I couldn't do the math...but I had to look it up to see wtf.

Dude was pissed.

We'll need another $ amount in the poll.

Well I'll take a stab.

I think the answer is 0.002.

The last term appears to be asymptotic and would approach the value of one.

If that is the case, then the equation is really 0.002 + Eulers Identity (which=0).

Thus 0.002.

fossilgrom-

You should conclude your post with:

WHAT NOW, B!TCHES?

sigma(1/2^n,1,infinity)<or = to integral(1/n^2,1,infinity)dn, let b=infinity
--> <or = to limit,b-->infinity of integral(1/n^2,1,b)dn
--> <or = to limit,b-->infinity of 1/n),1,b] by fundamental theorem of calculus
--> < or = to limit,b-->infinity of (-1/1)-(-1/b), 1 divided by infinity=0
Therefore sigma(1/2^n,1,infinity)<or= -1, assume equals b/c test for divergence sucks and it's a power series anyways.

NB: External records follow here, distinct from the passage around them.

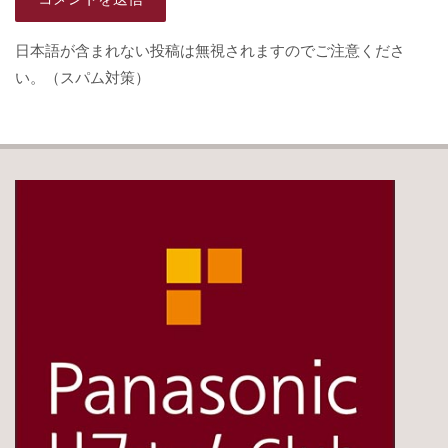
日本語が含まれない投稿は無視されますのでご注意くださ
い。（スパム対策）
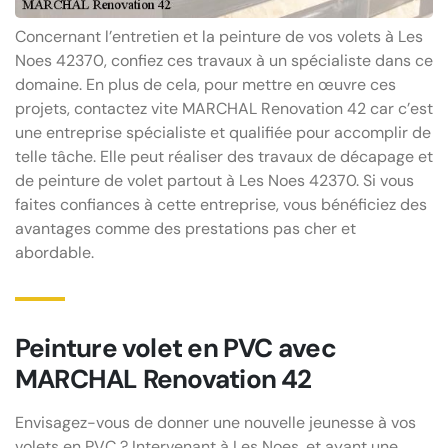
Concernant l’entretien et la peinture de vos volets à Les
Noes 42370, confiez ces travaux à un spécialiste dans ce
domaine. En plus de cela, pour mettre en œuvre ces
projets, contactez vite MARCHAL Renovation 42 car c’est
une entreprise spécialiste et qualifiée pour accomplir de
telle tâche. Elle peut réaliser des travaux de décapage et
de peinture de volet partout à Les Noes 42370. Si vous
faites confiances à cette entreprise, vous bénéficiez des
avantages comme des prestations pas cher et
abordable.
Peinture volet en PVC avec
MARCHAL Renovation 42
Envisagez-vous de donner une nouvelle jeunesse à vos
volets en PVC ? Intervenant à Les Noes, et ayant une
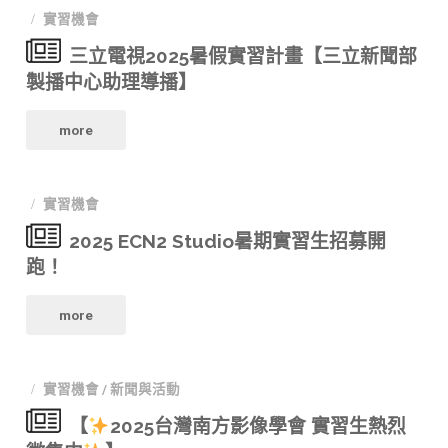
實習機會
婆
畫"
三立電視2025暑假實習計畫【三立新聞部
影
製播中心助理導播】
像
"三
more
工
立
作
實習機會
電
室
2025 ECN2 Studio暑期實習生招募開
視
跑！
｜
2025
暑
"2025
more
暑
期
ECN2
假
＆
實習機會
/
新聞與活動
Studio
實
【
2025台灣南方影像學會 實習生熱烈
學
暑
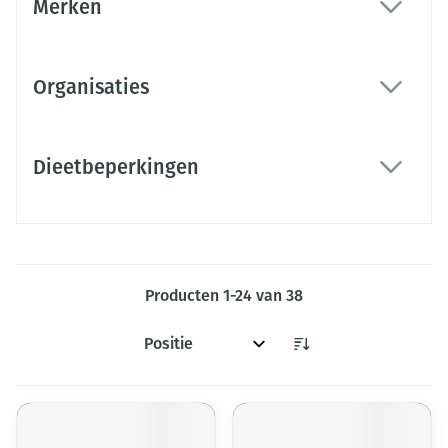
Merken
filter
Organisaties
filter
Dieetbeperkingen
filter
Producten
1
-
24
van
38
Sorteer op:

e^(i*pi)=cos(pi)+i*sin(pi)=1

0.002+sigma(1/2^n,1,infinity)+e^(i*pi)=0.002-1+1
=$0.002

therefore, Randall got jipped .

pra_ggresion wrote:sigma(1/2^n,1,infinity)<or = to integral(1/n^2,1,infinity)dn, let b=infinity
--> <or = to limit,b-->infinity of integral(1/n^2,1,b)dn
--> <or = to limit,b-->infinity of 1/n),1,b] by fundamental theorem of calculus
--> < or = to limit,b-->infinity of (-1/1)-(-1/b), 1 divided by infinity=0
Therefore sigma(1/2^n,1,infinity)<or= -1, assume equals b/c test for divergence sucks and it's a power series anyways.

e^(i*pi)=cos(pi)+i*sin(pi)=1

0.002+sigma(1/2^n,1,infinity)+e^(i*pi)=0.002-1+1
=$0.002

therefore, Randall got jipped .

", B!TCHES!" C'mon, pra, close the deal.

pra_ggresion wrote:sigma(1/2^n,1,infinity)<or = to integral(1/n^2,1,infinity)dn, let b=infinity
--> <or = to limit,b-->infinity of integral(1/n^2,1,b)dn
--> <or = to limit,b-->infinity of 1/n),1,b] by fundamental theorem of calculus
--> < or = to limit,b-->infinity of (-1/1)-(-1/b), 1 divided by infinity=0
Therefore sigma(1/2^n,1,infinity)<or= -1, assume equals b/c test for divergence sucks and it's a power series anyways.

e^(i*pi)=cos(pi)+i*sin(pi)=1

0.002+sigma(1/2^n,1,infinity)+e^(i*pi)=0.002-1+1
=$0.002

therefore, Randall got jipped .

A hour later I realized I made a mistake. I was thinking to myself, "self how could a summation of only positive values yeild a negative value?"
I accidentally switched the lower and upper limit of integral while implementing the Fundamenal Theorem of Calc. So the Summation should be 0-(-1)=1 making
0.002+sigma(1/2^n,1,infinity)+e^(i*pi)=0.002+1+1=2.002
Randall still got jipped IMHO.

Pra, you still have a sign error. Check Euler's identity.

holddown wrote:Pra, you still have a sign error. Check Euler's identity.

I agree.....

dagnab I quit. cos(pi)=-1